Madame la Grande Méchante Moue, vous avez de l’empathie dans la télévision, vous vous offusquez avec nous il y a des petits méchants des petits méchants qui affluent de partout on va faire quelque chose nous reredites-vous.
Monsieur le Grand Méchant Pou, vous vous intéressez beaucoup à nous, beaucoup à nous, beaucoup à nous, Monsieur le Grand Méchant Pou.
Madame la Grande Méchante Loupe, vous savez tout de nous, sous nos puces variées, sous vos yeux en orbite.
Monsieur le Grand Méchant Cool, Monsieur le Grand Méchant Chelou, vous avez appris à chatter à l’aise aux verlans virtuoses, aux hip-hop des cités, à Jézabel ou Abdel, à Mister Starr ou Lady Gaga, aux Kevin, aux Michael, aux petits rejetons roses, aux longs chaperons gris des collèges et des lycées.
Monsieur le Grand Méchant Trou, on y tombe, on y tombe, Monsieur le Grand Méchant Trou, on y tombe tous en rond.
Monsieur le Grand Méchant Gloup, Monsieur le Grand Méchant Glouglou, Monsieur le Grand Méchant Prout, vous faites beaucoup de boucan, quand vous nous êtes digérant.
Monsieur le Grand Méchant Cou, vous ne manquez pas de satisfaction.
Monsieur le Grand Méchant Brou, vous noircissez nos aubes et nos crépuscules.
Monsieur le Grand Méchant Fuel, vous noircissez nos mers.

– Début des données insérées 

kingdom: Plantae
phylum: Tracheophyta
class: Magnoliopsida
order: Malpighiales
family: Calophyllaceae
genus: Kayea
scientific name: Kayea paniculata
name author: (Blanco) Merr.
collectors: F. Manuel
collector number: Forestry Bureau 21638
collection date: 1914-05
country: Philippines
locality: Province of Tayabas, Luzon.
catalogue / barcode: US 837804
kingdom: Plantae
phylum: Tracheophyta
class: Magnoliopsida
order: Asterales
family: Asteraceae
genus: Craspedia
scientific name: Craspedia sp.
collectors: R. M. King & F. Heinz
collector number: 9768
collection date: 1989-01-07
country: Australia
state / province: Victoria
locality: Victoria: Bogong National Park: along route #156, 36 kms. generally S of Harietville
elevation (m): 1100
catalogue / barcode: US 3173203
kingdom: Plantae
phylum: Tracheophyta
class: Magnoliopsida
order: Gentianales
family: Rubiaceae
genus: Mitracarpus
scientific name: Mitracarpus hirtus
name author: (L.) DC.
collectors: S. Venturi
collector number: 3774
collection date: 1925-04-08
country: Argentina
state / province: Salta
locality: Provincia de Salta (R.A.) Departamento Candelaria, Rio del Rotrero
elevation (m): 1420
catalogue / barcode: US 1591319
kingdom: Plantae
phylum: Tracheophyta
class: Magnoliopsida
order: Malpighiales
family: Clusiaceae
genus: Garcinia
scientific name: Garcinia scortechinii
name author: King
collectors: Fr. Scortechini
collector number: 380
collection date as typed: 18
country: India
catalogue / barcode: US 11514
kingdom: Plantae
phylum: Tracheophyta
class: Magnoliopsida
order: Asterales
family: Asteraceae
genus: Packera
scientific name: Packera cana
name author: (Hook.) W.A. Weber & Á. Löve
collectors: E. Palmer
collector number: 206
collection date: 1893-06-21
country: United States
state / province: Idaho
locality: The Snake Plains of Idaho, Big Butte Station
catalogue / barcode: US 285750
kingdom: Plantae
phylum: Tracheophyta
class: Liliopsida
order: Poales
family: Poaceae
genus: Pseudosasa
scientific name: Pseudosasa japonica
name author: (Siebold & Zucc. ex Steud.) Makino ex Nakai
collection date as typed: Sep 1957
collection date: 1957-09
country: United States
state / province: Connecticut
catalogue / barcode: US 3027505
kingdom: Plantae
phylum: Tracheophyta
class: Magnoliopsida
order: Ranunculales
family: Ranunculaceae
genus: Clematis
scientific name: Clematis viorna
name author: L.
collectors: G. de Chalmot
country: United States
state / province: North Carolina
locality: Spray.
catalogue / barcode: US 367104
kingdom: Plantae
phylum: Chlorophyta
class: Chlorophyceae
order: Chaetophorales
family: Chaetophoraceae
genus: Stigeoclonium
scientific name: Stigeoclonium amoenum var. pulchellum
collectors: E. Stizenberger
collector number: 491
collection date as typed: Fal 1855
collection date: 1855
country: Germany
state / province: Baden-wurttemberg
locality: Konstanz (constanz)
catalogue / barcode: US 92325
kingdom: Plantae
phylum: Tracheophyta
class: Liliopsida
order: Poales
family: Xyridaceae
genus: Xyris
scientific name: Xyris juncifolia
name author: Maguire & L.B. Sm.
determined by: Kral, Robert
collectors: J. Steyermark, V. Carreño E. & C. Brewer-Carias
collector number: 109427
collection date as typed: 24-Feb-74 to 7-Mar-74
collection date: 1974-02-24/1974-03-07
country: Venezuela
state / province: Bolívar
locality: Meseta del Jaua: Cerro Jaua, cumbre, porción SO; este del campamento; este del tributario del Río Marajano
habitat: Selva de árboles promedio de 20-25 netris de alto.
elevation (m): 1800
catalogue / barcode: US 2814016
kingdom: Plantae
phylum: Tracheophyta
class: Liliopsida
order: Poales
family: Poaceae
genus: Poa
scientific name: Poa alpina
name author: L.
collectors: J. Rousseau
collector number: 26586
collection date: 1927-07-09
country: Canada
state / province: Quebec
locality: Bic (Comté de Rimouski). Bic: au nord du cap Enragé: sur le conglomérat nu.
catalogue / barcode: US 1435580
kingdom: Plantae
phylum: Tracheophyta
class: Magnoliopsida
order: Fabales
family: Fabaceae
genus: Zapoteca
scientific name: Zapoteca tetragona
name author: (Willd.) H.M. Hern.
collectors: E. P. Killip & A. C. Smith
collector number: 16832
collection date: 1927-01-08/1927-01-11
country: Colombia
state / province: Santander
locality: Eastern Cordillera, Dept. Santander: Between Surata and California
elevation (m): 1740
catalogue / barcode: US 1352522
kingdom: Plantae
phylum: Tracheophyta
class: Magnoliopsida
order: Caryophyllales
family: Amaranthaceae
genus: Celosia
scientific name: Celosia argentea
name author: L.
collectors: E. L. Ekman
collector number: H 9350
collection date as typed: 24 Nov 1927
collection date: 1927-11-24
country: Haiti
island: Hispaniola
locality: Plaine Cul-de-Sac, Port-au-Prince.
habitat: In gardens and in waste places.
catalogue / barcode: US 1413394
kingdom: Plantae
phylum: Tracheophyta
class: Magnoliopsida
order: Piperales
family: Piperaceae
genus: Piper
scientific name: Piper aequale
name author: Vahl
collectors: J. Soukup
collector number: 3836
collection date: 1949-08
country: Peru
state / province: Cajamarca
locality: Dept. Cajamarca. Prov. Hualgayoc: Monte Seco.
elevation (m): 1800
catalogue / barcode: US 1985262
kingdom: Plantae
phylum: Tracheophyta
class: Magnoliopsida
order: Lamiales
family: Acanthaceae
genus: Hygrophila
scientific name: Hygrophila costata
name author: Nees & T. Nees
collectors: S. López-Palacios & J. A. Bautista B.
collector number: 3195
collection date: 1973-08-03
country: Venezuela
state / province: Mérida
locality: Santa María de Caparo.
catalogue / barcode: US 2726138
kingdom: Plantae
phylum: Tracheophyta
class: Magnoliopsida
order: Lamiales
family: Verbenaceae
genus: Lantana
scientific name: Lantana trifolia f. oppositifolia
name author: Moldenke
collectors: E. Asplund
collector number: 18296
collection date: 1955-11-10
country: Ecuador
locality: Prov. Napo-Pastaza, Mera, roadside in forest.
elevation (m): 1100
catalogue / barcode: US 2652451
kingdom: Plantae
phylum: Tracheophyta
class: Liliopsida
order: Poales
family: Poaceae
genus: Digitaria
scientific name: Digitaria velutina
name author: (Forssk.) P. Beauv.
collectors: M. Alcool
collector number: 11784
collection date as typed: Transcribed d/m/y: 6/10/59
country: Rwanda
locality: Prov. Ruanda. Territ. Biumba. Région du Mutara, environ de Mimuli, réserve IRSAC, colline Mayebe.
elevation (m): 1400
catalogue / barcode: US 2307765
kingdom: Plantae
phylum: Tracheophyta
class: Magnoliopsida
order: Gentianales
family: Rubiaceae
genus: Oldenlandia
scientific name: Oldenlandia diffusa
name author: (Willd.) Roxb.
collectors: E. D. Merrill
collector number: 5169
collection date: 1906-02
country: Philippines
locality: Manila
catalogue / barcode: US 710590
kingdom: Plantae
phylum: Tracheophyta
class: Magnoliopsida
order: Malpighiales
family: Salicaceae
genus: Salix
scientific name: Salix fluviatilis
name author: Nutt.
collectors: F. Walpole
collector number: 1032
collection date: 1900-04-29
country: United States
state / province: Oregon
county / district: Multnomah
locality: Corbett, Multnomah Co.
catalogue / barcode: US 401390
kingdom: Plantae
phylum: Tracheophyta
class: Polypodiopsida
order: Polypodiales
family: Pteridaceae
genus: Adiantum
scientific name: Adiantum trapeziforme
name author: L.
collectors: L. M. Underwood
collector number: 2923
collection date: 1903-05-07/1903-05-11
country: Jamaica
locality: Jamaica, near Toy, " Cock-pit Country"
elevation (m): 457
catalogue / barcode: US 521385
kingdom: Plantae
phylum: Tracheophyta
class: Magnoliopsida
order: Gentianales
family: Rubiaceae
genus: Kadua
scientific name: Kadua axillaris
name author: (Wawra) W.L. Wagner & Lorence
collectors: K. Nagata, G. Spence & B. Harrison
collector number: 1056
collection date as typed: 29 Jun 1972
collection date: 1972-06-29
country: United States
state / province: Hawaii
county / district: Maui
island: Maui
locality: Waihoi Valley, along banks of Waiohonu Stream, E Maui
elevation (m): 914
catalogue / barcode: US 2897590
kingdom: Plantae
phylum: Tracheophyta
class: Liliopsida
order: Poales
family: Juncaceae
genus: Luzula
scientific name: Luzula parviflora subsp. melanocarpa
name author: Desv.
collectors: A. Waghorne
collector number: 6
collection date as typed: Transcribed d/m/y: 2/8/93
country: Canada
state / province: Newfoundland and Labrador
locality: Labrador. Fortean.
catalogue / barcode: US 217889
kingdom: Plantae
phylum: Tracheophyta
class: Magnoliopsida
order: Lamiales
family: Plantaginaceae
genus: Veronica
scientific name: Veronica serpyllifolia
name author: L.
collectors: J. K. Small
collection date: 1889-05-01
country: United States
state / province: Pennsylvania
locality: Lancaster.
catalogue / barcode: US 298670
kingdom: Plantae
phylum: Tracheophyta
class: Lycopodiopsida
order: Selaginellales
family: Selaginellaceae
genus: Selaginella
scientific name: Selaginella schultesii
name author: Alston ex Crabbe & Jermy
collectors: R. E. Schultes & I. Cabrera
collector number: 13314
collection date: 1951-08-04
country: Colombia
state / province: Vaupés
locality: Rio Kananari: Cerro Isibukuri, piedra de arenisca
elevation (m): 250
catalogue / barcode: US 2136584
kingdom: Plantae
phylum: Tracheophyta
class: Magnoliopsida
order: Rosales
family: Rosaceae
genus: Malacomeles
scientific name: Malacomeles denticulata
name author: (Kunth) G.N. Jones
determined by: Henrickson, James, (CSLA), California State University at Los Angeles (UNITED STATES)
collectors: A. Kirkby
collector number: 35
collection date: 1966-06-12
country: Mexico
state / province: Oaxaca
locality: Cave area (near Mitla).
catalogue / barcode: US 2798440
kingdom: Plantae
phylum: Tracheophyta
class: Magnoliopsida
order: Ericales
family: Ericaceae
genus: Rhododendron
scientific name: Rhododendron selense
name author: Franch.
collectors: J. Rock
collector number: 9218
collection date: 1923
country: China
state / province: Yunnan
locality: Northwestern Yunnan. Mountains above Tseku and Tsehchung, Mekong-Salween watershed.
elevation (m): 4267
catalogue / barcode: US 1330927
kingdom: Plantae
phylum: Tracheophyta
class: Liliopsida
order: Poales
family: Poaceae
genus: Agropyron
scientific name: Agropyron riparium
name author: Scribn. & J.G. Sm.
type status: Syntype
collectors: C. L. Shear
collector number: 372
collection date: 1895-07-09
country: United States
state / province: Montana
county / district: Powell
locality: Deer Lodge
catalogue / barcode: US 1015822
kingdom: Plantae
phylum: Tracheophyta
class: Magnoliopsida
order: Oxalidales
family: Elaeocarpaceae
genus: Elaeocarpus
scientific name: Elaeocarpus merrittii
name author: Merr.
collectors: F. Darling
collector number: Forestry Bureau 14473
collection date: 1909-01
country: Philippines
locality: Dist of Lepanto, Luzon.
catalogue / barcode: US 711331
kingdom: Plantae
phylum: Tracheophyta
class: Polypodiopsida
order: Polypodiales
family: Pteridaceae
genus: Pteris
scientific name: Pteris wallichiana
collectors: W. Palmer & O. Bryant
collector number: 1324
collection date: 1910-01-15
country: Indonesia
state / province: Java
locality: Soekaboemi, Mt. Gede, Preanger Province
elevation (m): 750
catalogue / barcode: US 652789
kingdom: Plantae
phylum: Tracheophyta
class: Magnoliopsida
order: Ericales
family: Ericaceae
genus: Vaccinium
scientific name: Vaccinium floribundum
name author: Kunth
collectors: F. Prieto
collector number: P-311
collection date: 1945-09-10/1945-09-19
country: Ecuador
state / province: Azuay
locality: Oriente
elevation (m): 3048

Mais face à ces Grands Méchants-là faits de fiel et de flouze, Madame la Bonne Méchante Boule, je vous sais gré de vous déboussoler, comme moi, du Nord au Sud, et de donner votre grand méchant coup de boule, et de gifler de tempêtes plus violentes, mille fois, que nous, ce Grand Méchant Loup, qui joue et qui joue avec nos faims avec nos soifs avec nos vies ventre à l’air.

Dominique Massaut

(ex) P.S. Et vous, Monsieur le Grand Mélanchon, vous n’êtes pas le plus grand méchant d’entre tous. Ni vous, Monsieur le dit Petit Poutou.